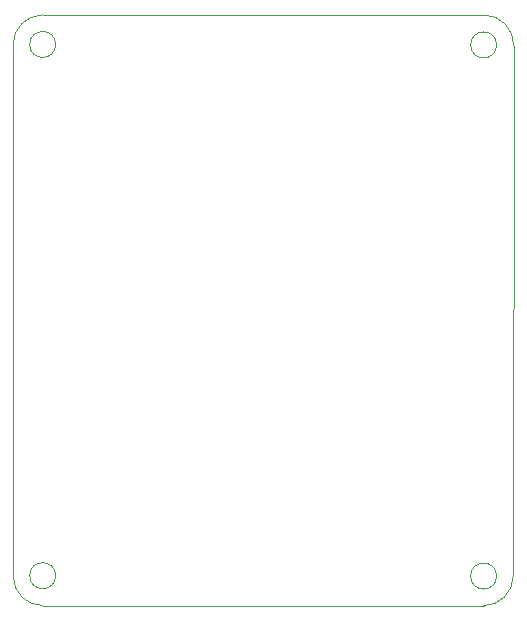
<source format=gbr>
%TF.GenerationSoftware,KiCad,Pcbnew,7.0.7*%
%TF.CreationDate,2024-01-07T22:57:32-05:00*%
%TF.ProjectId,ESP32-C3_hat,45535033-322d-4433-935f-6861742e6b69,rev?*%
%TF.SameCoordinates,Original*%
%TF.FileFunction,Profile,NP*%
%FSLAX46Y46*%
G04 Gerber Fmt 4.6, Leading zero omitted, Abs format (unit mm)*
G04 Created by KiCad (PCBNEW 7.0.7) date 2024-01-07 22:57:32*
%MOMM*%
%LPD*%
G01*
G04 APERTURE LIST*
%TA.AperFunction,Profile*%
%ADD10C,0.100000*%
%TD*%
G04 APERTURE END LIST*
D10*
X64820800Y-74991600D02*
G75*
G03*
X67320800Y-72491600I0J2500000D01*
G01*
X24982800Y-72491600D02*
G75*
G03*
X27482800Y-74991600I2500000J0D01*
G01*
X67360800Y-27618400D02*
G75*
G03*
X64820800Y-24974769I-2540000J101600D01*
G01*
X65920800Y-27516800D02*
G75*
G03*
X65920800Y-27516800I-1100000J0D01*
G01*
X28582800Y-72457600D02*
G75*
G03*
X28582800Y-72457600I-1100000J0D01*
G01*
X65920800Y-72491600D02*
G75*
G03*
X65920800Y-72491600I-1100000J0D01*
G01*
X28582800Y-27482800D02*
G75*
G03*
X28582800Y-27482800I-1100000J0D01*
G01*
X24982800Y-27482800D02*
X24982800Y-72491600D01*
X64820800Y-24974769D02*
X27482800Y-24982800D01*
X67320800Y-72491600D02*
X67360800Y-27618400D01*
X27482800Y-74991600D02*
X64820800Y-74991600D01*
X27482800Y-24982800D02*
G75*
G03*
X24982800Y-27482800I0J-2500000D01*
G01*
M02*

</source>
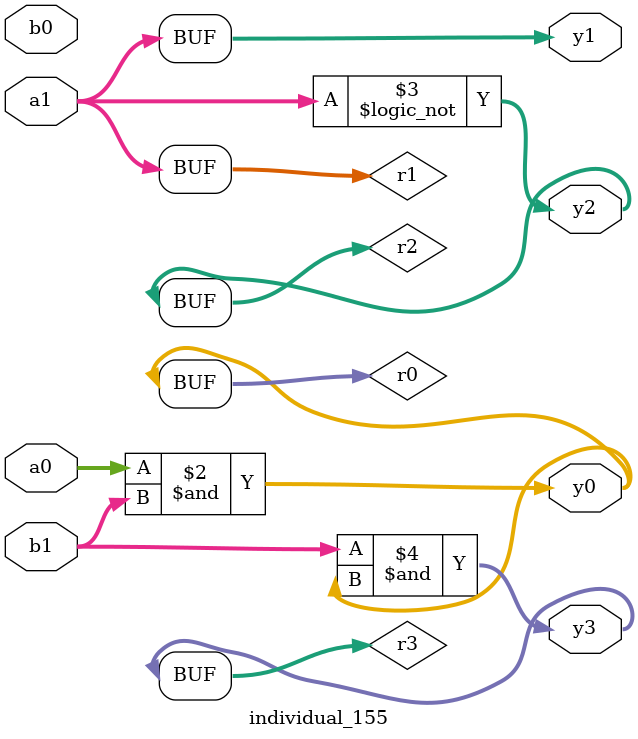
<source format=sv>
module individual_155(input logic [15:0] a1, input logic [15:0] a0, input logic [15:0] b1, input logic [15:0] b0, output logic [15:0] y3, output logic [15:0] y2, output logic [15:0] y1, output logic [15:0] y0);
logic [15:0] r0, r1, r2, r3; 
 always@(*) begin 
	 r0 = a0; r1 = a1; r2 = b0; r3 = b1; 
 	 r0  &=  r3 ;
 	 r2 = ! a1 ;
 	 r3  &=  r0 ;
 	 y3 = r3; y2 = r2; y1 = r1; y0 = r0; 
end
endmodule
</source>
——————
What to do:
Which lines in the records above contain the word "logic"? Copy each one.

Answer to this task:
module individual_155(input logic [15:0] a1, input logic [15:0] a0, input logic [15:0] b1, input logic [15:0] b0, output logic [15:0] y3, output logic [15:0] y2, output logic [15:0] y1, output logic [15:0] y0);
logic [15:0] r0, r1, r2, r3; 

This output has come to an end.